William King Heiskell was out surveying his handiwork; after all, he more than any other person, was responsible for the park. He designed it. He built the aviary and the hothouse in which he grew orchids from South America as well as Cherokee pink roses and chrysanthemums. Heiskell had planted sweetpeas of different colors along the lane of small trees next to the highway. Inspired by Holland’s display at the World’s Fair in 1915, he also planted several beds of tulips.


Heiskell had a lot of which he could be proud, and on that quiet Sunday morning, he was taking it all in, until he heard that blood-curdling scream resounding across the park. “Murder! Help! Awk! Someone was definitely in distress.


As Heiskell ran to the park from the north end of the Courthouse, he met Nightwatchman Alex Black, who was seeking the source of the same commotion. At the same time, the entire populace in the vicinity was awakened. Women and men rushed to their windows and looked out. No one could be seen, and yet those terrible cries indicated that a bloody battle was raging somewhere in the park.


Then they came upon the trouble. The Madera County Courthouse Park was the home of a pet raccoon. It had lived on the premises for a number of years and was a favorite of every school child who passed by. Normally, the animal was a lovable little creature, but on this particular morning, it was about to rob the park of one of Heiskell’s most prized possessions.


Heiskell had included as part of his park menagerie, a rather exotic bird — a parrot. Now this was not just any old parrot. It could say hello for the park visitors and in a very harsh voice, he could also mimic the songs of the canaries. Actually the bird could perform a variety of other quite entertaining feats, and Heiskell loved him.


Well, on the Sunday morning in question, Polly had left its perch and landed on the ground. In an instant the raccoon sensed a meal, and the parrot was in serious danger. The raccoon made a break for the bird and managed to get hold of one wing. At that point, the bird began pecking furiously at its attacker with its beak and “crying bloody murder.”


William King Heiskell and the nightwatchman arrived just in the nick of time. They rescued the bird and tied up the raccoon. Polly limped back to its perch, nursing a badly dilapidated wing and mourning the loss of a lot of feathers.


The raccoon was sent immediately into exile. He was given to Dan White, the janitor at the high school, and his little house along with his private bath was dispatched with him. Heiskell put out the word that since he “valued the parrot more highly than the raccoon,” if the latter was ever found about his old haunts again, “he would surely be roasted with sweet taters and brown gravy.”

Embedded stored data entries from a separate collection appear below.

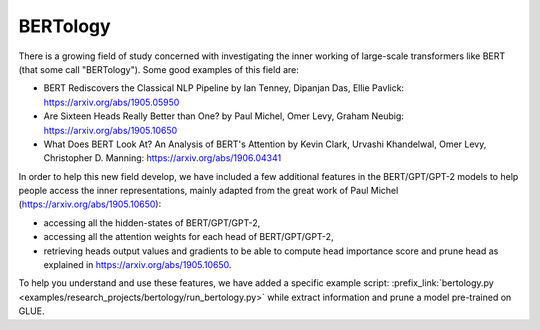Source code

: ..
    Copyright 2020 The HuggingFace Team. All rights reserved.

    Licensed under the Apache License, Version 2.0 (the "License"); you may not use this file except in compliance with
    the License. You may obtain a copy of the License at

        http://www.apache.org/licenses/LICENSE-2.0

    Unless required by applicable law or agreed to in writing, software distributed under the License is distributed on
    an "AS IS" BASIS, WITHOUT WARRANTIES OR CONDITIONS OF ANY KIND, either express or implied. See the License for the
    specific language governing permissions and limitations under the License.

BERTology
-----------------------------------------------------------------------------------------------------------------------

There is a growing field of study concerned with investigating the inner working of large-scale transformers like BERT
(that some call "BERTology"). Some good examples of this field are:


* BERT Rediscovers the Classical NLP Pipeline by Ian Tenney, Dipanjan Das, Ellie Pavlick:
  https://arxiv.org/abs/1905.05950
* Are Sixteen Heads Really Better than One? by Paul Michel, Omer Levy, Graham Neubig: https://arxiv.org/abs/1905.10650
* What Does BERT Look At? An Analysis of BERT's Attention by Kevin Clark, Urvashi Khandelwal, Omer Levy, Christopher D.
  Manning: https://arxiv.org/abs/1906.04341

In order to help this new field develop, we have included a few additional features in the BERT/GPT/GPT-2 models to
help people access the inner representations, mainly adapted from the great work of Paul Michel
(https://arxiv.org/abs/1905.10650):


* accessing all the hidden-states of BERT/GPT/GPT-2,
* accessing all the attention weights for each head of BERT/GPT/GPT-2,
* retrieving heads output values and gradients to be able to compute head importance score and prune head as explained
  in https://arxiv.org/abs/1905.10650.

To help you understand and use these features, we have added a specific example script: :prefix_link:`bertology.py
<examples/research_projects/bertology/run_bertology.py>` while extract information and prune a model pre-trained on
GLUE.

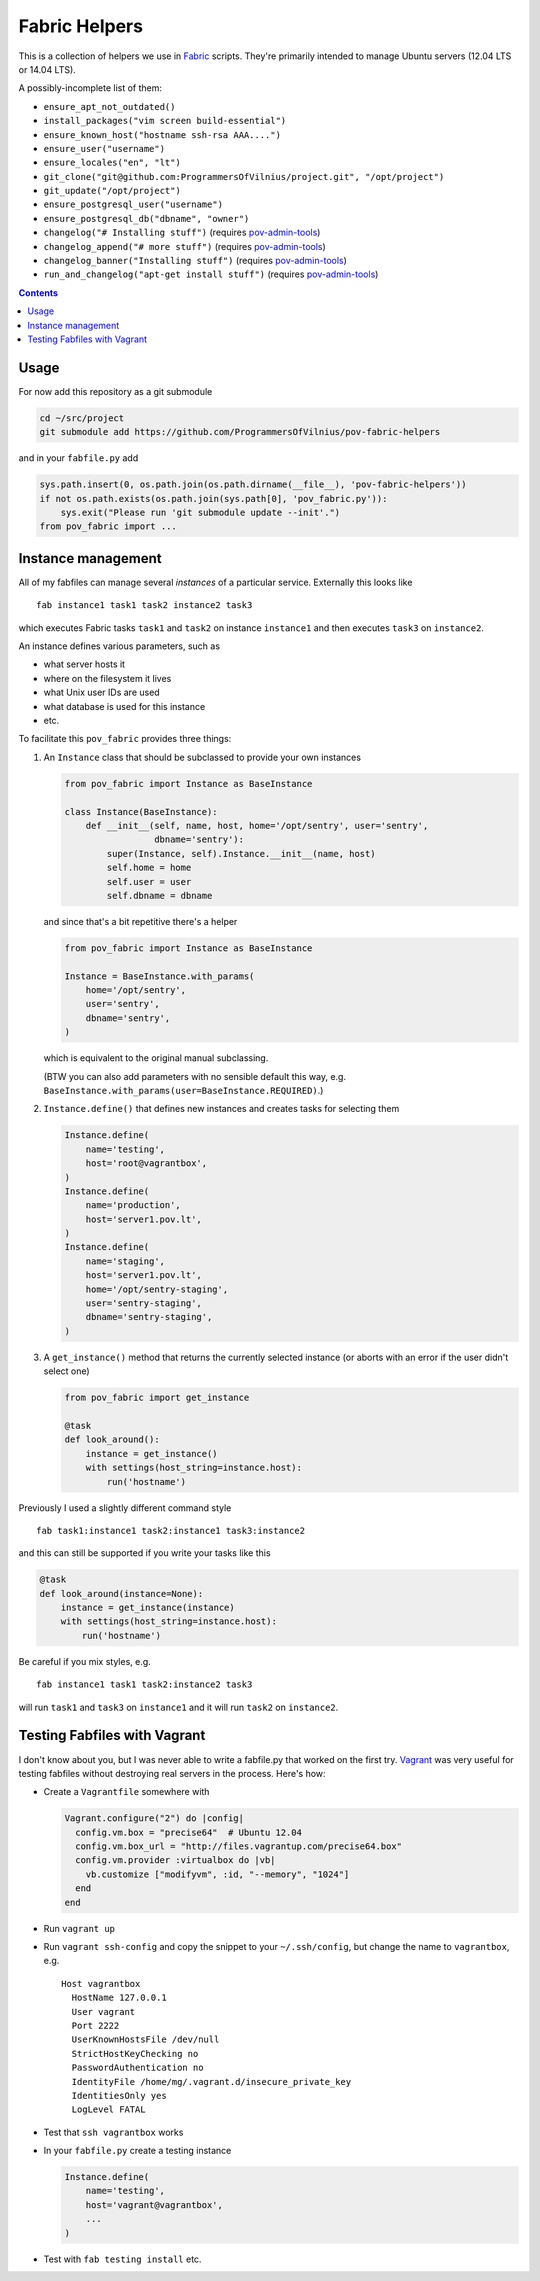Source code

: Fabric Helpers
==============

This is a collection of helpers we use in Fabric_ scripts.  They're primarily
intended to manage Ubuntu servers (12.04 LTS or 14.04 LTS).

.. _Fabric: http://www.fabfile.org/

A possibly-incomplete list of them:

- ``ensure_apt_not_outdated()``
- ``install_packages("vim screen build-essential")``
- ``ensure_known_host("hostname ssh-rsa AAA....")``
- ``ensure_user("username")``
- ``ensure_locales("en", "lt")``
- ``git_clone("git@github.com:ProgrammersOfVilnius/project.git", "/opt/project")``
- ``git_update("/opt/project")``
- ``ensure_postgresql_user("username")``
- ``ensure_postgresql_db("dbname", "owner")``
- ``changelog("# Installing stuff")`` (requires pov-admin-tools_)
- ``changelog_append("# more stuff")`` (requires pov-admin-tools_)
- ``changelog_banner("Installing stuff")`` (requires pov-admin-tools_)
- ``run_and_changelog("apt-get install stuff")`` (requires pov-admin-tools_)

.. _pov-admin-tools: https://github.com/ProgrammersOfVilnius/pov-admin-tools

.. contents::


Usage
-----

For now add this repository as a git submodule

.. code:: bash

  cd ~/src/project
  git submodule add https://github.com/ProgrammersOfVilnius/pov-fabric-helpers

and in your ``fabfile.py`` add

.. code:: python

  sys.path.insert(0, os.path.join(os.path.dirname(__file__), 'pov-fabric-helpers'))
  if not os.path.exists(os.path.join(sys.path[0], 'pov_fabric.py')):
      sys.exit("Please run 'git submodule update --init'.")
  from pov_fabric import ...


Instance management
-------------------

All of my fabfiles can manage several *instances* of a particular service.
Externally this looks like ::

  fab instance1 task1 task2 instance2 task3

which executes Fabric tasks ``task1`` and ``task2`` on instance ``instance1``
and then executes ``task3`` on ``instance2``.

An instance defines various parameters, such as

- what server hosts it
- where on the filesystem it lives
- what Unix user IDs are used
- what database is used for this instance
- etc.

To facilitate this ``pov_fabric`` provides three things:

1. An ``Instance`` class that should be subclassed to provide your own instances

   .. code:: python

    from pov_fabric import Instance as BaseInstance

    class Instance(BaseInstance):
        def __init__(self, name, host, home='/opt/sentry', user='sentry',
                     dbname='sentry'):
            super(Instance, self).Instance.__init__(name, host)
            self.home = home
            self.user = user
            self.dbname = dbname

   and since that's a bit repetitive there's a helper

   .. code:: python

    from pov_fabric import Instance as BaseInstance

    Instance = BaseInstance.with_params(
        home='/opt/sentry',
        user='sentry',
        dbname='sentry',
    )

   which is equivalent to the original manual subclassing.

   (BTW you can also add parameters with no sensible default this way, e.g.
   ``BaseInstance.with_params(user=BaseInstance.REQUIRED)``.)

2. ``Instance.define()`` that defines new instances and creates tasks for
   selecting them

   .. code:: python

    Instance.define(
        name='testing',
        host='root@vagrantbox',
    )
    Instance.define(
        name='production',
        host='server1.pov.lt',
    )
    Instance.define(
        name='staging',
        host='server1.pov.lt',
        home='/opt/sentry-staging',
        user='sentry-staging',
        dbname='sentry-staging',
    )

3. A ``get_instance()`` method that returns the currently selected instance
   (or aborts with an error if the user didn't select one)

   .. code:: python

    from pov_fabric import get_instance

    @task
    def look_around():
        instance = get_instance()
        with settings(host_string=instance.host):
            run('hostname')


Previously I used a slightly different command style ::

    fab task1:instance1 task2:instance1 task3:instance2

and this can still be supported if you write your tasks like this

.. code:: python

    @task
    def look_around(instance=None):
        instance = get_instance(instance)
        with settings(host_string=instance.host):
            run('hostname')

Be careful if you mix styles, e.g. ::

    fab instance1 task1 task2:instance2 task3

will run ``task1`` and ``task3`` on ``instance1`` and it will run ``task2`` on
``instance2``.


Testing Fabfiles with Vagrant
-----------------------------

I don't know about you, but I was never able to write a fabfile.py that worked
on the first try.  Vagrant_ was very useful for testing fabfiles without
destroying real servers in the process.  Here's how:

- Create a ``Vagrantfile`` somewhere with

  .. code:: ruby

    Vagrant.configure("2") do |config|
      config.vm.box = "precise64"  # Ubuntu 12.04
      config.vm.box_url = "http://files.vagrantup.com/precise64.box"
      config.vm.provider :virtualbox do |vb|
        vb.customize ["modifyvm", :id, "--memory", "1024"]
      end
    end

- Run ``vagrant up``

- Run ``vagrant ssh-config`` and copy the snippet to your ``~/.ssh/config``,
  but change the name to ``vagrantbox``, e.g. ::

    Host vagrantbox
      HostName 127.0.0.1
      User vagrant
      Port 2222
      UserKnownHostsFile /dev/null
      StrictHostKeyChecking no
      PasswordAuthentication no
      IdentityFile /home/mg/.vagrant.d/insecure_private_key
      IdentitiesOnly yes
      LogLevel FATAL

- Test that ``ssh vagrantbox`` works

- In your ``fabfile.py`` create a testing instance

  .. code:: python

    Instance.define(
        name='testing',
        host='vagrant@vagrantbox',
        ...
    )

- Test with ``fab testing install`` etc.

.. _Vagrant: https://www.vagrantup.com/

As for Polly, she had her own peculiar ending. Having been raised in the company of a group of miners, she was privy to a censored word or two, which she was not loath to use on occasion. It was a well-known fact that Polly would at times insist on including some of these spicy expressions in her everyday vocabulary in the park.


As the years passed, Polly’s language became worse and worse. She was not content to greet park visitors with the usual hello; she would often add her own jargon, which included the sounds of miners attempting to get their horses going.


In time, Heiskell began to receive complaints about Polly’s language. Many of the locals apparently thought that she was a bad influence on the younger generation. Finally, the park superintendent relented and gave Polly to his daughter, Mrs. Frank Desmond, where the bird lived out its natural life.


After her demise, Polly was taken to a taxidermist, stuffed, and then given to the Madera County Historical Society. Today she can be seen in the main hallway of the Courthouse Museum.


Perched as she is in her glass cage, Polly watches every visitor, but now she is mute. Her offensive phrases no longer blister the air. All is tranquil with the bird, and there are no visible reminders of that Sunday afternoon in 1917, when Polly’s diatribes were almost put to an end by her ring-tailed nemesis.